Medical Assistant Schools

Schools For The Medical Sector

Nurse Gloria Diaz, who worked in the bone marrow oncology unit, is "waiting for the bank to write me a foreclosure note." Her husband lost his aerospace job in March. The couple will have to pull their 11-year-old son out of private school to make ends meet. The couple also have two girls, ages 7 and 6.

"I thought this would be a lifetime place of work for me," said Diaz, 40, a 19-year nursing veteran who applied unsuccessfully for work at seven medical assistant schools.

The nursing shortage gave her a false sense of security -- and now the move toward less trained health-care workers leaves her embittered.

"I can do the work that an aide or an LVN at a medical assistant schools, but an LVN or aide can't do what I do," she said. "It's become a business. It's just a trend of the time. Everything now comes down to how much it costs and how much will (hospitals) gain from it."

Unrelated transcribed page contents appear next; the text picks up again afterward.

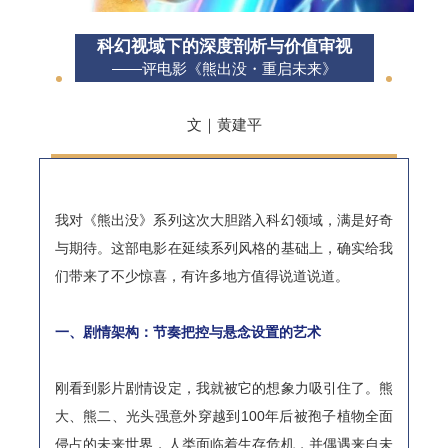
科幻视域下的深度剖析与价值审视
——评电影《熊出没・重启未来》
文｜黄建平
我对《熊出没》系列这次大胆踏入科幻领域，满是好奇
与期待。这部电影在延续系列风格的基础上，确实给我
们带来了不少惊喜，有许多地方值得说道说道。
一、剧情架构：节奏把控与悬念设置的艺术
刚看到影片剧情设定，我就被它的想象力吸引住了。熊
大、熊二、光头强意外穿越到100年后被孢子植物全面
侵占的未来世界，人类面临着生存危机，并偶遇来自未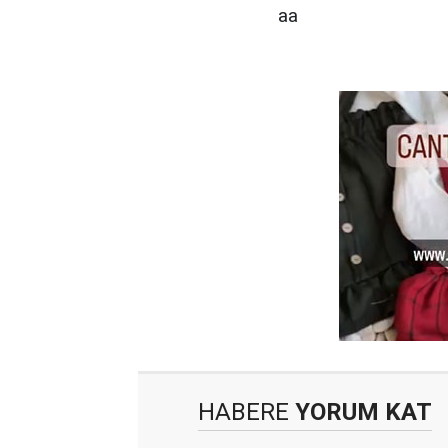
aa
HABERE
YORUM KAT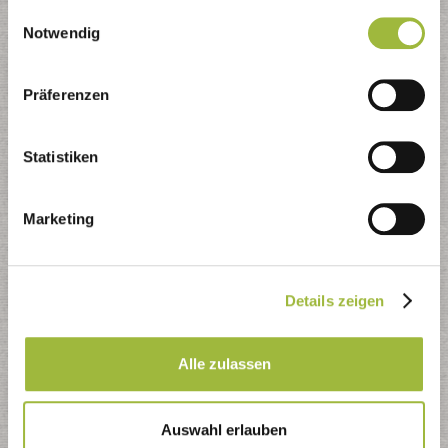
gesammelt haben.
Einwilligungsauswahl
Druckversion (s/w)
Notwendig
Jahreskalender (iCal)
Präferenzen
PDF-Dateien zum Download:
allgemeine Informationen
Statistiken
Standort und Termine Schadstoffmobil
K
alendarium und Reviereinteilung
Marketing
Kontaktformular
Details zeigen
Nutzen Sie das Kontaktformular - wir kümmern uns
schnellstmöglich um Ihr Anliegen
Alle zulassen
Auswahl erlauben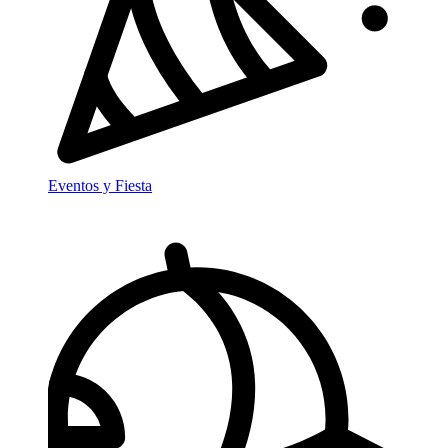
Eventos y Fiesta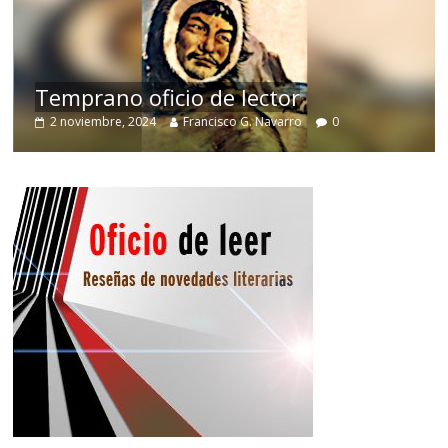
de
Temprano oficio de lector
2 noviembre, 2024
Francisco G. Navarro
0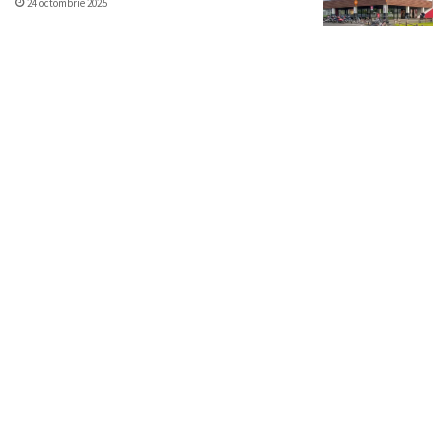
24 octombrie 2025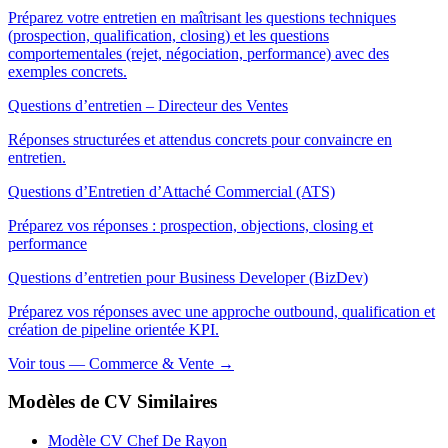
Préparez votre entretien en maîtrisant les questions techniques
(prospection, qualification, closing) et les questions
comportementales (rejet, négociation, performance) avec des
exemples concrets.
Questions d’entretien – Directeur des Ventes
Réponses structurées et attendus concrets pour convaincre en
entretien.
Questions d’Entretien d’Attaché Commercial (ATS)
Préparez vos réponses : prospection, objections, closing et
performance
Questions d’entretien pour Business Developer (BizDev)
Préparez vos réponses avec une approche outbound, qualification et
création de pipeline orientée KPI.
Voir tous — Commerce & Vente →
Modèles de CV Similaires
Modèle CV Chef De Rayon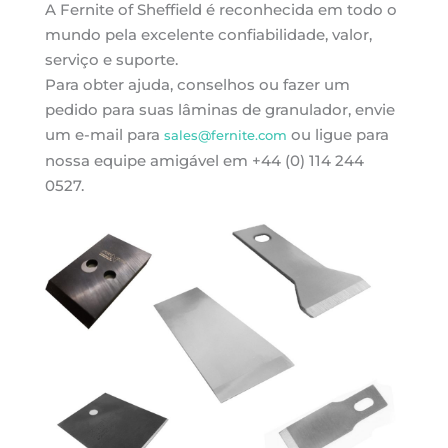
A Fernite of Sheffield é reconhecida em todo o
mundo pela excelente confiabilidade, valor,
serviço e suporte.
Para obter ajuda, conselhos ou fazer um
pedido para suas lâminas de granulador, envie
um e-mail para
ou ligue para
sales@fernite.com
nossa equipe amigável em +44 (0) 114 244
0527.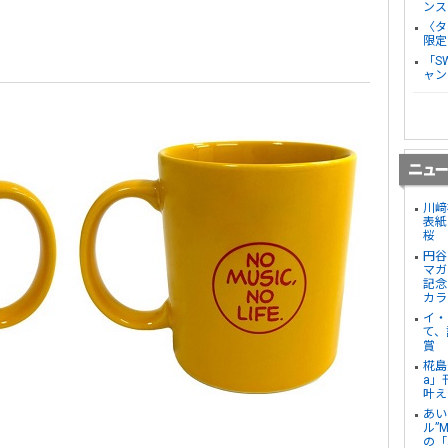
ンス
〈タ
限定
「S
ャン
川﨑
表紙
桜
円谷
マガ
記念
カラ
イ・
て、
賞
椛島
a」
叶え
あい
ル”
の「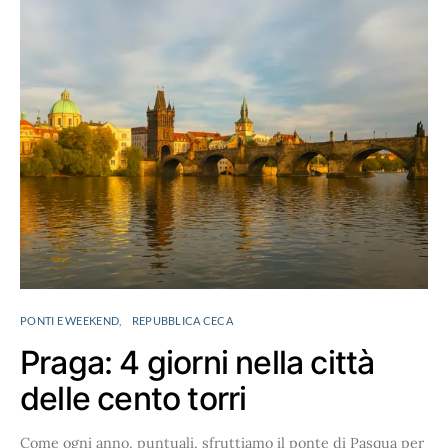
PONTI E WEEKEND
REPUBBLICA CECA
Praga: 4 giorni nella città
delle cento torri
Come ogni anno, puntuali, sfruttiamo il ponte di Pasqua per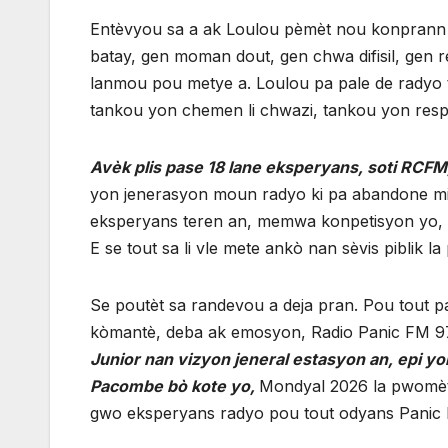
Entèvyou sa a ak Loulou pèmèt nou konprann 
batay, gen moman dout, gen chwa difisil, gen 
lanmou pou metye a. Loulou pa pale de radyo tan
tankou yon chemen li chwazi, tankou yon responsa
Avèk plis pase 18 lane eksperyans, soti RCFM
yon jenerasyon moun radyo ki pa abandone mik
eksperyans teren an, memwa konpetisyon yo, f
E se tout sa li vle mete ankò nan sèvis piblik 
Se poutèt sa randevou a deja pran. Pou tout pa
kòmantè, deba ak emosyon, Radio Panic FM 97
Junior nan vizyon jeneral estasyon an, epi 
Pacombe bò kote yo,
Mondyal 2026 la pwomèt
gwo eksperyans radyo pou tout odyans Panic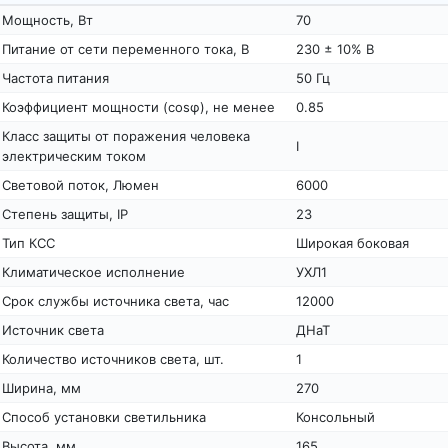
Мощность, Вт
70
Питание от сети переменного тока, В
230 ± 10% В
Частота питания
50 Гц
Коэффициент мощности (cosφ), не менее
0.85
Класс защиты от поражения человека
I
электрическим током
Световой поток, Люмен
6000
Степень защиты, IP
23
Тип КСС
Широкая боковая
Климатическое исполнение
УХЛ1
Срок службы источника света, час
12000
Источник света
ДНаТ
Количество источников света, шт.
1
Ширина, мм
270
Способ установки светильника
Консольный
Высота, мм
165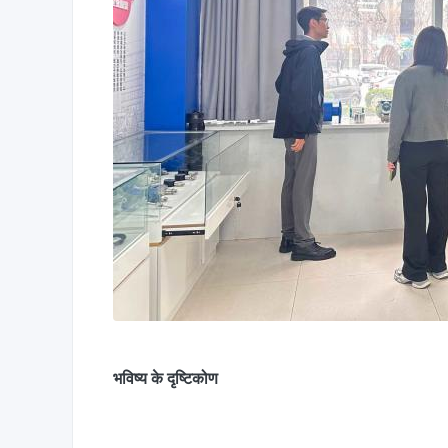
भविष्य के दृष्टिकोण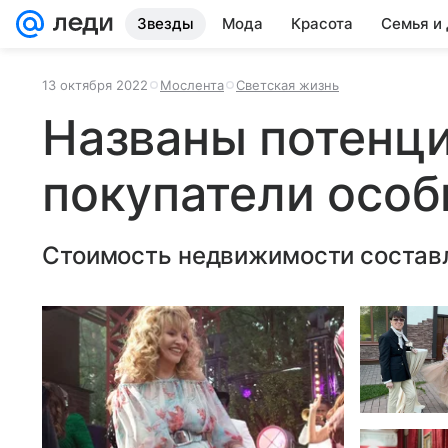
Звезды
Мода
Красота
Семья и
13 октября 2022
Мослента
Светская жизнь
Названы потенц
покупатели особ
Стоимость недвижимости составл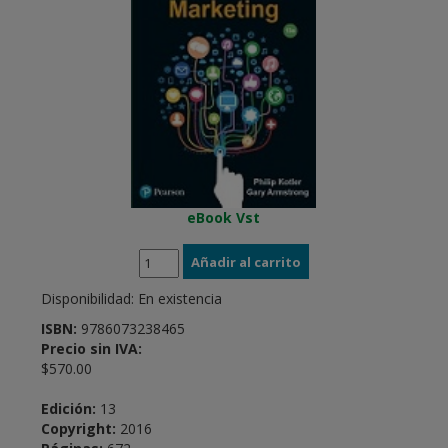
eBook Vst
Disponibilidad:
En existencia
ISBN:
9786073238465
Precio sin IVA:
$570.00
Edición:
13
Copyright:
2016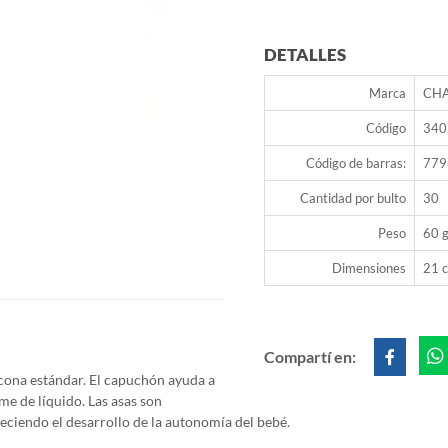
DETALLES
Marca
CH
Código
340
Código de barras:
779
Cantidad por bulto
30
Peso
60 g
Dimensiones
21 c
Compartí en:
cona estándar.
El capuchón ayuda a
me de líquido. Las asas son
eciendo el desarrollo de la autonomía del bebé.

Nurse Ruby Allen, 32, is refinancing her family's La Crescenta home while she looks for work and cares for her 1-year-old daughter. She's relying on her husband's income as a manager of a door manufacturing company.

Allen feared that the hospital was trying to force registered nurses into supervisory roles.

"I didn't become a nurse to become a supervisor of LVNs and aides," she said. "The bedside nursing thing is being taken away from the RNs."

City of Hope nurses had walked out partially because of a management proposal to change job descriptions in their contract. They believed that the hospital was opening the door to cut back on registered nurses by hiring unlicensed workers, some of whom would have no high school diploma and only a few weeks' training, said nurse Kathy Patane of the California Nurses Assn., which represented striking workers.

Meanwhile, the replaced RNs are finding that the only nursing jobs they can find are ones they'd rather not take, such as the overnight shift in a nursing home, she said.

"The RN at the bedside is going to be a novelty," Patane said. "You're going to find overqualified people looking for jobs that at one time they would never thought of applying for."

Hospital officials deny that they intend to push out RNs, saying they want only the right to update job descriptions annually, based on changing needs.

But nurses point to a handout from a hospital training seminar last fall on a proposed "Partners-in-Practice" plan to team registered nurses with licensed vocational nurses, nursing students and unlicensed assistants. The team-nursing system "provides critical relief to the issue of RN scarcity," the handout said.